To address this issue, each of us should consider developing a personal mission statement. This might feel like a huge undertaking, yet it is actually quite simple. We need to listen to ourselves carefully and to hear what goals and activities excite us. Do we love working with people? Does our heart break when we see mistreated animals? Do we prefer helping out behind the scenes? Are we more of a leader? Do we enjoy organizing events and activities? Do we like putting things together? By paying attention to what motivates us, we can begin to see an outline of what gives our life passion and intention. Using this information, we are able to construct our own mission statement.
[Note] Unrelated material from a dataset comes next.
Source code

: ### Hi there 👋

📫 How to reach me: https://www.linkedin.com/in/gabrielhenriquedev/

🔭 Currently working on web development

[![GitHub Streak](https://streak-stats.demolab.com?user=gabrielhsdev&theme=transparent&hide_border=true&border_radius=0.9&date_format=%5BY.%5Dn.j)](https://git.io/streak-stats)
I used to think that a personal mission statement should be dramatic and rock the world, like discovering cold fusion. This isn't so. Some of history's most defining moments have come from individuals focusing on one small act. I think of Mother Teresa caring for the starving in the streets of Calcutta. She didn't set out to change the world, just to help one person. Yet her dedication and focus had a powerful ripple effect. When defining our life's purpose, no mission is too insignificant. It just needs to matter personally to us.

Even a well-defined answer to this ontological question can run into difficulty. Sometimes meaningful work feels boring. There can be periods that are repetitious and take on a sense of flatness. A woman who has purposefully defined her mission as raising orphaned children can get tired of cleaning up spilt milk and changing dirty diapers. Is life's flatness due to an undefined purpose? Or do we need a vacation? It is helpful to stop and make sure that our passion is directing us. We may need to re-direct our efforts by redefining our goals. We might just need to take a much needed break. We also might want to ask God for strength to endure the hard places of our life's work.

So, have you stopped to ask yourself what gives your life meaning?

Jesus' purpose was clear. God was on a mission to save the world. He sent his son to come and pay for humanity's debt of sin. Jesus lived his life with the goal of the cross. He let nothing or no one deter him from his purpose. We, too, can live a life with such clarity and direction. It probably won't be saving the whole world, but we could be lighting the corner of our neighborhood. And when it comes down to it, those we encourage will feel as if their world has been saved. So, maybe it is the same thing.


  1. My biggest problem is that my job is just a way to care from my family. I feel real meaning in the things I do outside of my job -- e.g., raising my kids, teaching Sunday school. I feel like I spend way more time at my job than doing the things that give my life meaning.

  2. It is hard when this is upside-down. I felt this way at one point too and prayed about it. God did intervene and helped me by providing some answers. I will pray that he meets you in a similar way.